DIRECTIONS. Scan the listing below for lines with "Meeting" in them. Give their number and nothing more.

RECORDS FOR THE TASK.
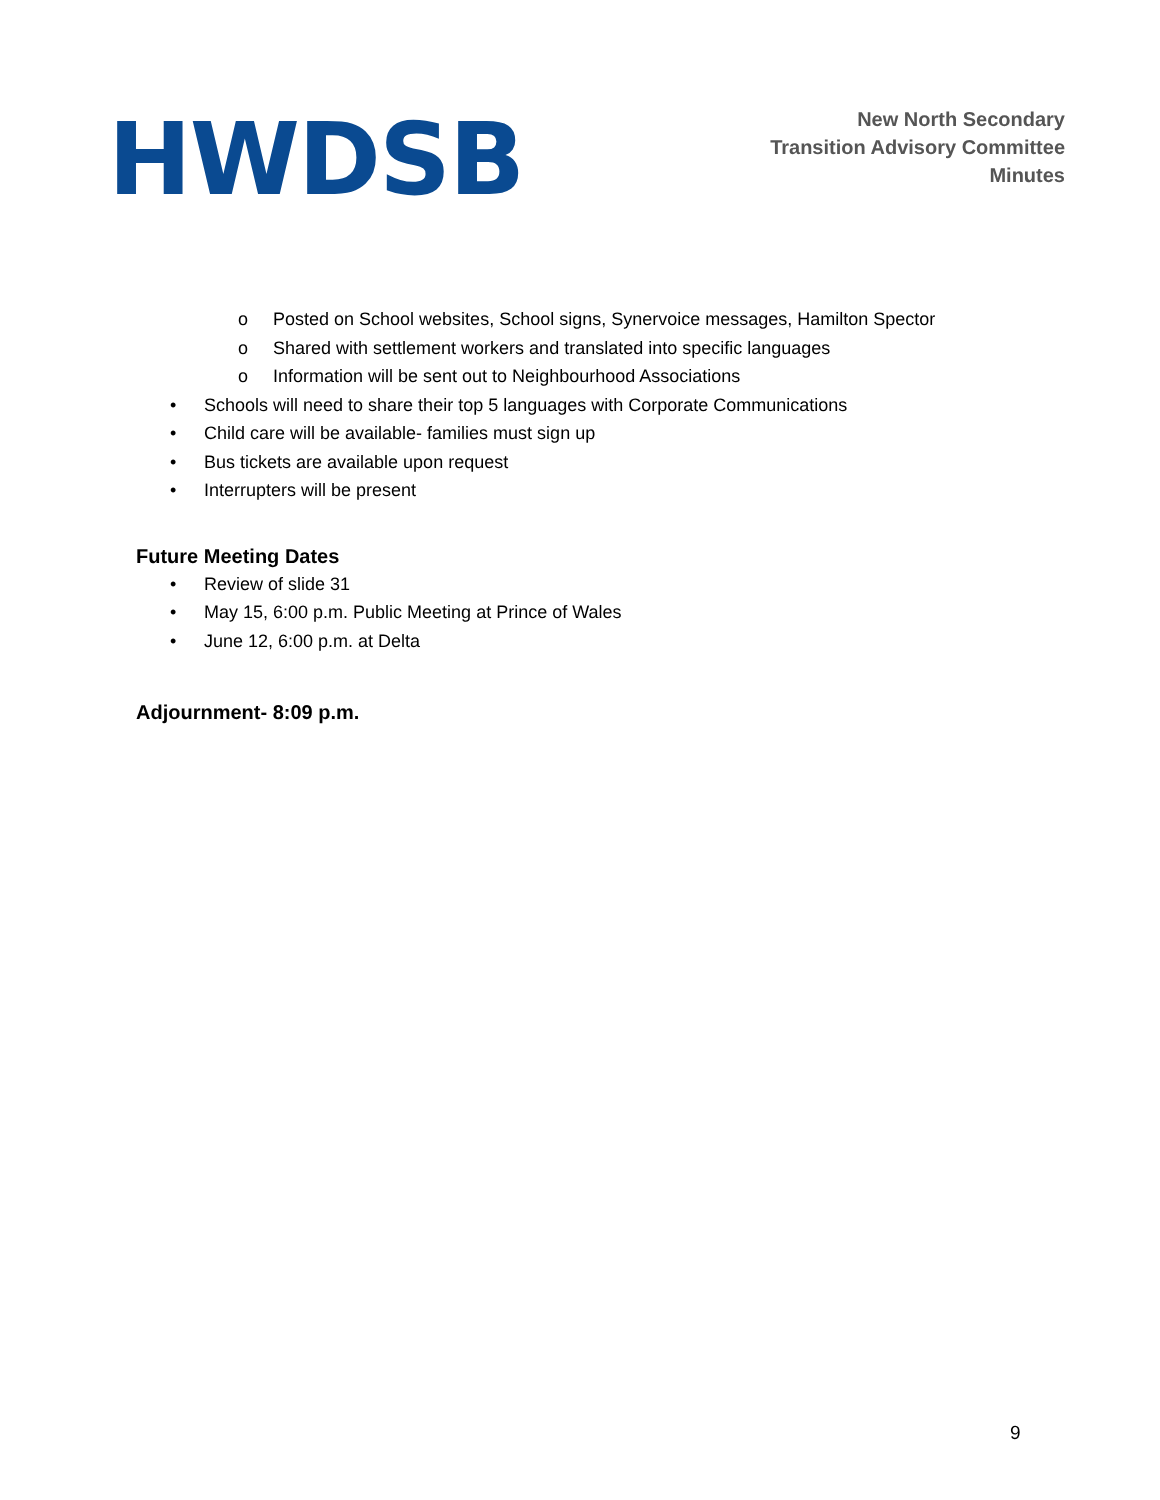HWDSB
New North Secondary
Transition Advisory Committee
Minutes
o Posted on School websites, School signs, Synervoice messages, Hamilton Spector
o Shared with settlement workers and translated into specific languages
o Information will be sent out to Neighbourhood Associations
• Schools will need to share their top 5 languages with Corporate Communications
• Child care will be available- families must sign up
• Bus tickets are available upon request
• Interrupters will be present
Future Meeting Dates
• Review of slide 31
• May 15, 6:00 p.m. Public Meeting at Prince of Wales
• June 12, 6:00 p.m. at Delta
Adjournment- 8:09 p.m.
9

SOLUTION TO THIS PROBLEM. 2